## WHAT IS NEEDED
Whenever a line below holds the word "their", copy that line.

Collected data
- - - - - - -

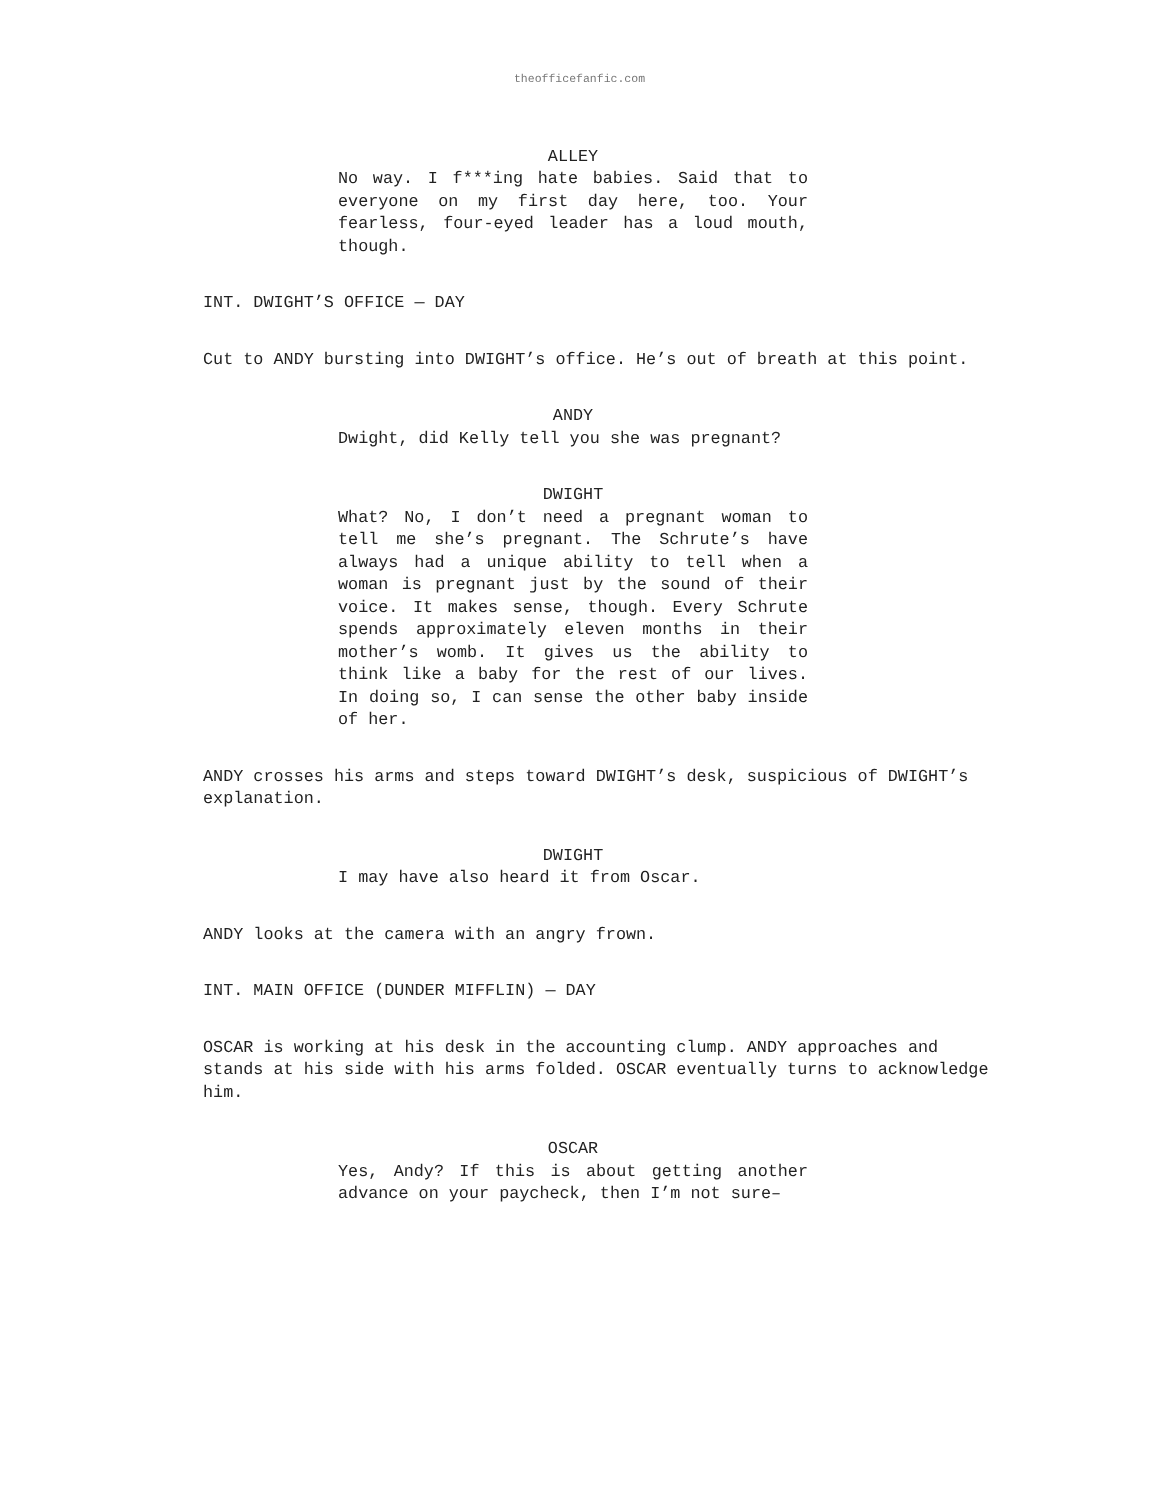theofficefanfic.com
ALLEY
No way. I f***ing hate babies. Said that to everyone on my first day here, too. Your fearless, four-eyed leader has a loud mouth, though.
INT. DWIGHT’S OFFICE — DAY
Cut to ANDY bursting into DWIGHT’s office. He’s out of breath at this point.
ANDY
Dwight, did Kelly tell you she was pregnant?
DWIGHT
What? No, I don’t need a pregnant woman to tell me she’s pregnant. The Schrute’s have always had a unique ability to tell when a woman is pregnant just by the sound of their voice. It makes sense, though. Every Schrute spends approximately eleven months in their mother’s womb. It gives us the ability to think like a baby for the rest of our lives. In doing so, I can sense the other baby inside of her.
ANDY crosses his arms and steps toward DWIGHT’s desk, suspicious of DWIGHT’s explanation.
DWIGHT
I may have also heard it from Oscar.
ANDY looks at the camera with an angry frown.
INT. MAIN OFFICE (DUNDER MIFFLIN) — DAY
OSCAR is working at his desk in the accounting clump. ANDY approaches and stands at his side with his arms folded. OSCAR eventually turns to acknowledge him.
OSCAR
Yes, Andy? If this is about getting another advance on your paycheck, then I’m not sure–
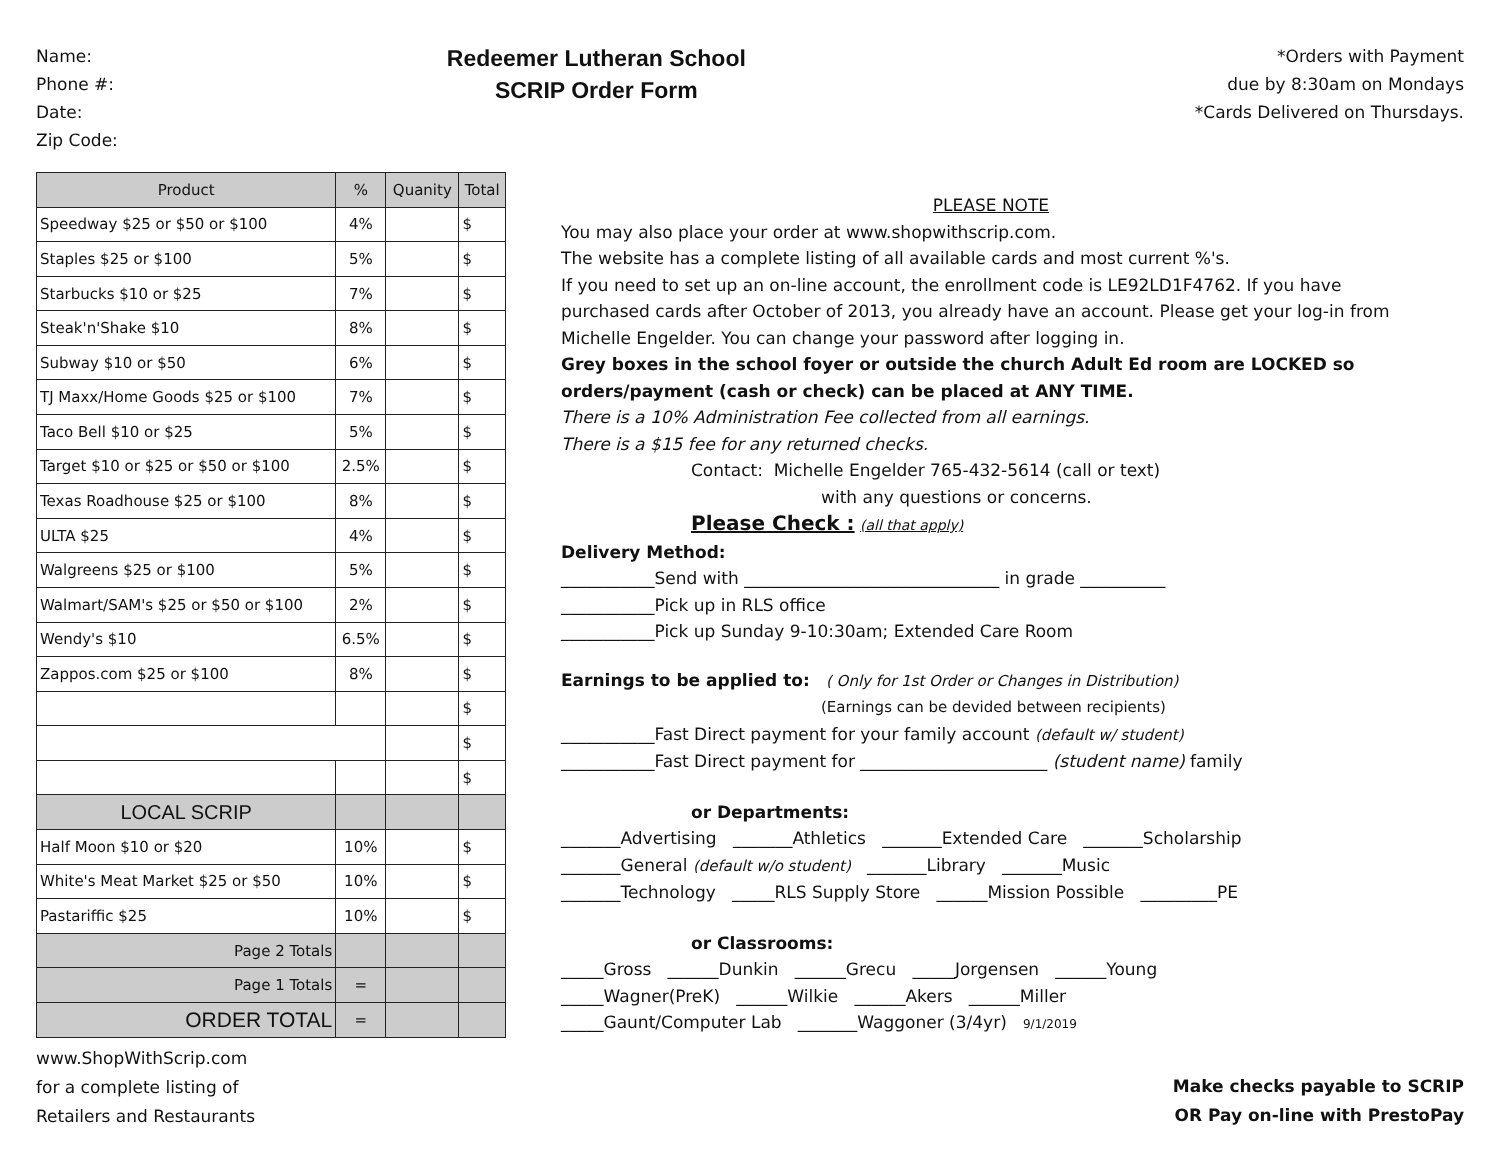Name:
Phone #:
Date:
Zip Code:
Redeemer Lutheran School
SCRIP Order Form
*Orders with Payment
due by 8:30am on Mondays
*Cards Delivered on Thursdays.
| Product | % | Quanity | Total |
| --- | --- | --- | --- |
| Speedway $25 or $50 or $100 | 4% | | $ |
| Staples $25 or $100 | 5% | | $ |
| Starbucks $10 or $25 | 7% | | $ |
| Steak'n'Shake $10 | 8% | | $ |
| Subway $10 or $50 | 6% | | $ |
| TJ Maxx/Home Goods $25 or $100 | 7% | | $ |
| Taco Bell $10 or $25 | 5% | | $ |
| Target $10 or $25 or $50 or $100 | 2.5% | | $ |
| Texas Roadhouse $25 or $100 | 8% | | $ |
| ULTA $25 | 4% | | $ |
| Walgreens $25 or $100 | 5% | | $ |
| Walmart/SAM's $25 or $50 or $100 | 2% | | $ |
| Wendy's $10 | 6.5% | | $ |
| Zappos.com $25 or $100 | 8% | | $ |
| | | | $ |
| | | | $ |
| | | | $ |
| LOCAL SCRIP | | | |
| Half Moon $10 or $20 | 10% | | $ |
| White's Meat Market $25 or $50 | 10% | | $ |
| Pastariffic $25 | 10% | | $ |
| Page 2 Totals | | | |
| Page 1 Totals | = | | |
| ORDER TOTAL | = | | |
PLEASE NOTE
You may also place your order at www.shopwithscrip.com.
The website has a complete listing of all available cards and most current %'s.
If you need to set up an on-line account, the enrollment code is LE92LD1F4762. If you have purchased cards after October of 2013, you already have an account. Please get your log-in from Michelle Engelder. You can change your password after logging in.
Grey boxes in the school foyer or outside the church Adult Ed room are LOCKED so orders/payment (cash or check) can be placed at ANY TIME.
There is a 10% Administration Fee collected from all earnings.
There is a $15 fee for any returned checks.
Contact: Michelle Engelder 765-432-5614 (call or text)
with any questions or concerns.
Please Check : (all that apply)
Delivery Method:
___________Send with ______________________________ in grade __________
___________Pick up in RLS office
___________Pick up Sunday 9-10:30am; Extended Care Room
Earnings to be applied to: ( Only for 1st Order or Changes in Distribution)
(Earnings can be devided between recipients)
___________Fast Direct payment for your family account (default w/ student)
___________Fast Direct payment for ______________________ (student name) family
or Departments:
_______Advertising _______Athletics _______Extended Care _______Scholarship
_______General (default w/o student) _______Library _______Music
_______Technology _____RLS Supply Store ______Mission Possible _________PE
or Classrooms:
_____Gross ______Dunkin ______Grecu _____Jorgensen ______Young
_____Wagner(PreK) ______Wilkie ______Akers ______Miller
_____Gaunt/Computer Lab _______Waggoner (3/4yr) 9/1/2019
www.ShopWithScrip.com
for a complete listing of
Retailers and Restaurants
Make checks payable to SCRIP
OR Pay on-line with PrestoPay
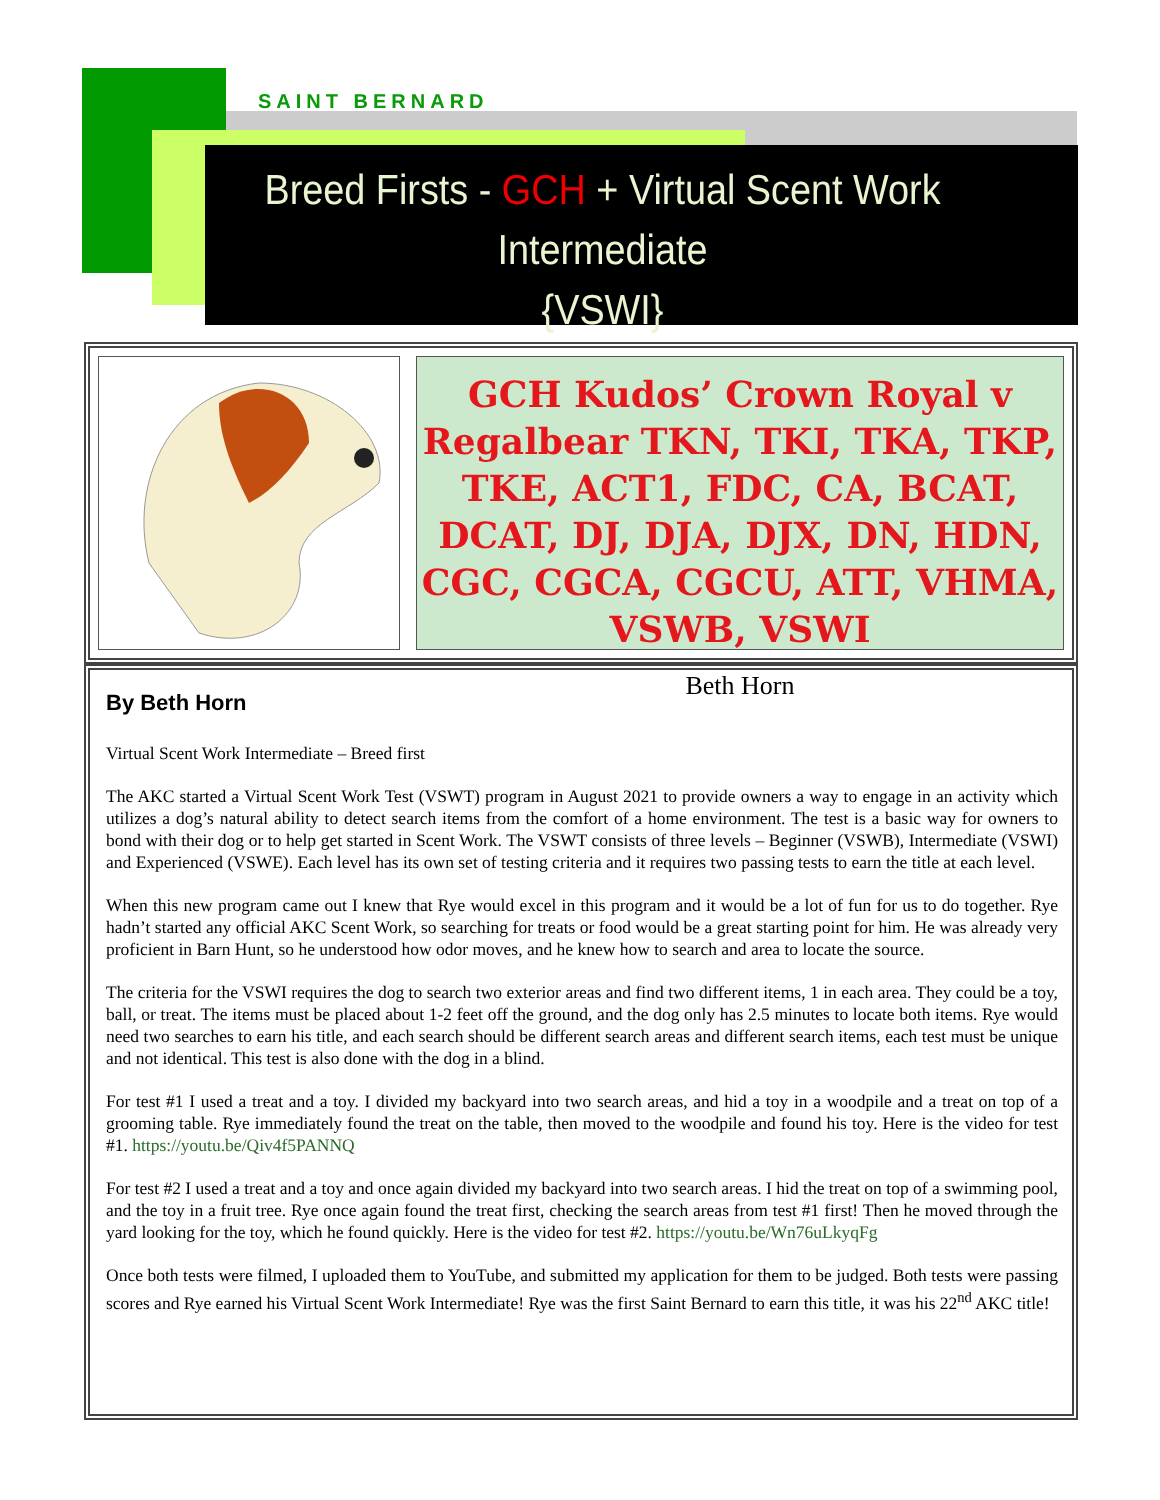SAINT BERNARD
Breed Firsts - GCH + Virtual Scent Work Intermediate
{VSWI}
GCH Kudos’ Crown Royal v Regalbear TKN, TKI, TKA, TKP, TKE, ACT1, FDC, CA, BCAT, DCAT, DJ, DJA, DJX, DN, HDN, CGC, CGCA, CGCU, ATT, VHMA, VSWB, VSWI
Beth Horn
By Beth Horn
Virtual Scent Work Intermediate – Breed first
The AKC started a Virtual Scent Work Test (VSWT) program in August 2021 to provide owners a way to engage in an activity which utilizes a dog’s natural ability to detect search items from the comfort of a home environment. The test is a basic way for owners to bond with their dog or to help get started in Scent Work. The VSWT consists of three levels – Beginner (VSWB), Intermediate (VSWI) and Experienced (VSWE). Each level has its own set of testing criteria and it requires two passing tests to earn the title at each level.
When this new program came out I knew that Rye would excel in this program and it would be a lot of fun for us to do together. Rye hadn’t started any official AKC Scent Work, so searching for treats or food would be a great starting point for him. He was already very proficient in Barn Hunt, so he understood how odor moves, and he knew how to search and area to locate the source.
The criteria for the VSWI requires the dog to search two exterior areas and find two different items, 1 in each area. They could be a toy, ball, or treat. The items must be placed about 1-2 feet off the ground, and the dog only has 2.5 minutes to locate both items. Rye would need two searches to earn his title, and each search should be different search areas and different search items, each test must be unique and not identical. This test is also done with the dog in a blind.
For test #1 I used a treat and a toy. I divided my backyard into two search areas, and hid a toy in a woodpile and a treat on top of a grooming table. Rye immediately found the treat on the table, then moved to the woodpile and found his toy. Here is the video for test #1. https://youtu.be/Qiv4f5PANNQ
For test #2 I used a treat and a toy and once again divided my backyard into two search areas. I hid the treat on top of a swimming pool, and the toy in a fruit tree. Rye once again found the treat first, checking the search areas from test #1 first! Then he moved through the yard looking for the toy, which he found quickly. Here is the video for test #2. https://youtu.be/Wn76uLkyqFg
Once both tests were filmed, I uploaded them to YouTube, and submitted my application for them to be judged. Both tests were passing scores and Rye earned his Virtual Scent Work Intermediate! Rye was the first Saint Bernard to earn this title, it was his 22<sup>nd</sup> AKC title!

- - - - - - -

## ANSWER TO THIS PROBLEM
What? No, I don’t need a pregnant woman to tell me she’s pregnant. The Schrute’s have always had a unique ability to tell when a woman is pregnant just by the sound of their voice. It makes sense, though. Every Schrute spends approximately eleven months in their mother’s womb. It gives us the ability to think like a baby for the rest of our lives. In doing so, I can sense the other baby inside of her.
The AKC started a Virtual Scent Work Test (VSWT) program in August 2021 to provide owners a way to engage in an activity which utilizes a dog’s natural ability to detect search items from the comfort of a home environment. The test is a basic way for owners to bond with their dog or to help get started in Scent Work. The VSWT consists of three levels – Beginner (VSWB), Intermediate (VSWI) and Experienced (VSWE). Each level has its own set of testing criteria and it requires two passing tests to earn the title at each level.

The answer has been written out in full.